Iran’s armed forces have pledged to protect the country’s oil tankers against possible threats after the United States said the ships should not be allowed to dock anywhere because they were a “floating liability.”
“Iran’s armed forces ... are prepared today as in the past to protect our fleet of oil tankers against any threats so that it can continue to use marine waterways,” Rear-Admiral Mahmoud Mousavi, deputy commander of Iran’s Army, said Monday.
The remarks came days after Brian Hook, the US special representative for Iran, warned Iran’s business partners to “rethink your decision” to buy Iranian oil in the wake of Washington’s “toughest” sanctions against Tehran.
The administration of US President Donald Trump resumed sanctions on Iran’s oil, shipping and banking industries last Monday, months after he pulled out of a landmark 2015 nuclear deal between Iran and six world powers.
“From the Suez Canal to the Strait of Malacca and all choke-points in between, Iranian tankers are a floating liability,” Hook said during a press conference on Wednesday. “Self-insured Iranian tankers are a risk to the ports that permit them to dock (and) the canals that allow them to transit.”

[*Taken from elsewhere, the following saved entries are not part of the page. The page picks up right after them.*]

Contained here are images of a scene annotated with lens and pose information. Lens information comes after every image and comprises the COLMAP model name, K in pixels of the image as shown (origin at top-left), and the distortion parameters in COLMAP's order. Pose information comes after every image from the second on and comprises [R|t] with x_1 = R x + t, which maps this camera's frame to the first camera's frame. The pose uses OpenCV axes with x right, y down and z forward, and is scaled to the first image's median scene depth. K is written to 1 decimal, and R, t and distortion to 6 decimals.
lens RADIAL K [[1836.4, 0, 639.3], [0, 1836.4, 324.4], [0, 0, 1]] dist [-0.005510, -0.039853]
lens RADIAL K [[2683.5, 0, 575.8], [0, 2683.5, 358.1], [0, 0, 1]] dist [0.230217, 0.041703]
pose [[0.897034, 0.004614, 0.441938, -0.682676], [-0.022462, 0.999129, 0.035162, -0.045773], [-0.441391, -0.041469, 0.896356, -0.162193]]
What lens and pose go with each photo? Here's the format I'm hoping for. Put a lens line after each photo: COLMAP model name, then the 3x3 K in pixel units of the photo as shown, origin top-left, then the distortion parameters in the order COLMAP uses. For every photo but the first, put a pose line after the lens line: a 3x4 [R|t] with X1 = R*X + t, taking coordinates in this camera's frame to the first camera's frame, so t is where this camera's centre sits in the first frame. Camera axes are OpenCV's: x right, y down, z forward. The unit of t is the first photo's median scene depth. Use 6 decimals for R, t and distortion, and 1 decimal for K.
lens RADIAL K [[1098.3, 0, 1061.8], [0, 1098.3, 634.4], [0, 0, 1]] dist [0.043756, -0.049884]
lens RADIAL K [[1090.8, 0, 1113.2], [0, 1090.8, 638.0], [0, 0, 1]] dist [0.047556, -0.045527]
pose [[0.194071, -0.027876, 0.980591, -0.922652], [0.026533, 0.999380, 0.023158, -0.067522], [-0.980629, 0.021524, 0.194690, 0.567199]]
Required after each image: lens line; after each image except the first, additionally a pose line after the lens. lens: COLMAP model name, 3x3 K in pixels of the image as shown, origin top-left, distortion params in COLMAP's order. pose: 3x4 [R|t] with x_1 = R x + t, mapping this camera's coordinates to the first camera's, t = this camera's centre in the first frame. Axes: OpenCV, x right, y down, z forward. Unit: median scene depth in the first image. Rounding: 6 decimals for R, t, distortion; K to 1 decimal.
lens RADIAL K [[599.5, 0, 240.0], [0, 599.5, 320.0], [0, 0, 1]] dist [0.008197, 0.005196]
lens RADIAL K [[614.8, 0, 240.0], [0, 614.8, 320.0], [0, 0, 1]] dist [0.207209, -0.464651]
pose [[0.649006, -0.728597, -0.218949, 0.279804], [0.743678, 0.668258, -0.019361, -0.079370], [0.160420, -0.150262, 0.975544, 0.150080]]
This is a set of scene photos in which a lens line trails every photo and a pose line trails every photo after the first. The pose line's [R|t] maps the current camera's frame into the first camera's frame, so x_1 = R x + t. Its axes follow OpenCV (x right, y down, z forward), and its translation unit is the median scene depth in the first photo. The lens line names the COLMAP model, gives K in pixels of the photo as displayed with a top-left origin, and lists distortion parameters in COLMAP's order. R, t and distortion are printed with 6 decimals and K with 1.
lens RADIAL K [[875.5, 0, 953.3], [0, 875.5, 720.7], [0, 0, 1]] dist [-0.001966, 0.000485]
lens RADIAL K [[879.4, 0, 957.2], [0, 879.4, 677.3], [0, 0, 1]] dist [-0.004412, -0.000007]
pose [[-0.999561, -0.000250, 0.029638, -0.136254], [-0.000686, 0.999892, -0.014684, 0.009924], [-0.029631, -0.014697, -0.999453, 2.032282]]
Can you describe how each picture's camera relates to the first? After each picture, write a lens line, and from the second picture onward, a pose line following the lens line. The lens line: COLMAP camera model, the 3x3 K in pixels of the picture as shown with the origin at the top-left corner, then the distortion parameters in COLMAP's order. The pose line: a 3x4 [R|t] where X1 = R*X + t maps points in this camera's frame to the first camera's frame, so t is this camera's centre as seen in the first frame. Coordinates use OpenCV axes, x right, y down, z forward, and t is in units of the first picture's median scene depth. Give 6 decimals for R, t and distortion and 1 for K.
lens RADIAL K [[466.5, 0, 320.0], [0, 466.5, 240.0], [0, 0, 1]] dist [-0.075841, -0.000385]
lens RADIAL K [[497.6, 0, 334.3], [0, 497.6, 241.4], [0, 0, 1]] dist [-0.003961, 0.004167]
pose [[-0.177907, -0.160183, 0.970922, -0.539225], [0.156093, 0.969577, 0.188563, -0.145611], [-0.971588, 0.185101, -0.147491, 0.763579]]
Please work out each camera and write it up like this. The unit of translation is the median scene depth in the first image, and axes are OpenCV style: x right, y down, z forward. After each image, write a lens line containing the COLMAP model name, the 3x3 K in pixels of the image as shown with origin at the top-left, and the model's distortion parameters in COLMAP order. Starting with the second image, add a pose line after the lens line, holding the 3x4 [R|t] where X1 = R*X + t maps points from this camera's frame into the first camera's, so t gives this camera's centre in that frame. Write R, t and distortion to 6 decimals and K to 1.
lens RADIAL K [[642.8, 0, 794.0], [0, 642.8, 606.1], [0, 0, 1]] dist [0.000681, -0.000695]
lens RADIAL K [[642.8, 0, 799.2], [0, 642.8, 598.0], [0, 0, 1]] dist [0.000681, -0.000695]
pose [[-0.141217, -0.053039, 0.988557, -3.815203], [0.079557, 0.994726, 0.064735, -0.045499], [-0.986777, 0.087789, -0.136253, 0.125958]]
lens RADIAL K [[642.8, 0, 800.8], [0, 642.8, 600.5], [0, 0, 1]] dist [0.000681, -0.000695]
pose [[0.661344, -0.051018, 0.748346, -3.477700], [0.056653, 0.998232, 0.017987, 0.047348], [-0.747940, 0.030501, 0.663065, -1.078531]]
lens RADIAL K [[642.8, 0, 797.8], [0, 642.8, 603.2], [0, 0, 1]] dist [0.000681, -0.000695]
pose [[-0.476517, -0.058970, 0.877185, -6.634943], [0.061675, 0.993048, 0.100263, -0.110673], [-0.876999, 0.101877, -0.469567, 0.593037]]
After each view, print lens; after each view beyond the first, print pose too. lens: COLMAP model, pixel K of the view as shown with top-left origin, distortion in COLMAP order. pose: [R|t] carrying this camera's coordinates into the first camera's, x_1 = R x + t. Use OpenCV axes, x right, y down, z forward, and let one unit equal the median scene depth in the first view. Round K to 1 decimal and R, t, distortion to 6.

Hook, who is also a special adviser to Secretary of State Mike Pompeo, threatened countries and port operators with possible US penalties for facilitating Iranian ships’ access to international waterways and port facilities.
Mousavi warned that hindering Iran’s transportation and trade through international waterways was “unacceptable” and the Islamic Republic’s armed forces were prepared to “to protect our commercial fleet ... as they have in the past 40 years.”
The military official also played down Washington's rhetoric and said the US has time and again hurled such threats against Iran only to find that “they have never had nor will they have” any effect in the future.